Records for the task section start
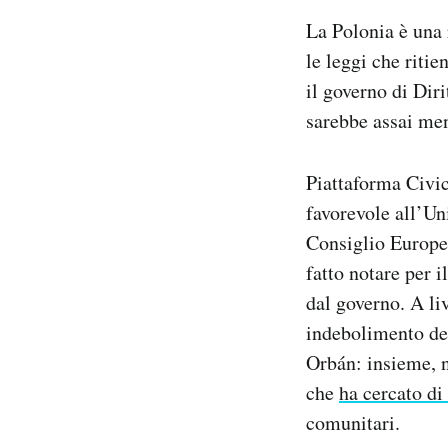
La Polonia è una 
le leggi che riti
il governo di Dir
sarebbe assai men
Piattaforma Civic
favorevole all’Un
Consiglio Europeo
fatto notare per
dal governo. A li
indebolimento del
Orbán: insieme, ne
che
ha cercato di
comunitari.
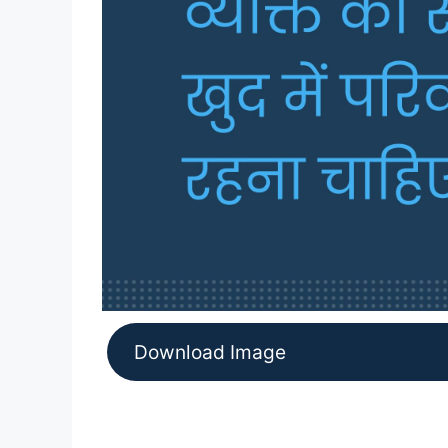
Download Image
Records for the task section end
An exact copy of the data is required, with the pictures excluded.

- Answer space:
La Polonia è una 
le leggi che riti
il governo di Dir
sarebbe assai men
Piattaforma Civic
favorevole all’Un
Consiglio Europeo
fatto notare per
dal governo. A li
indebolimento del
Orbán: insieme, ne
che
ha cercato di
comunitari.
Download Image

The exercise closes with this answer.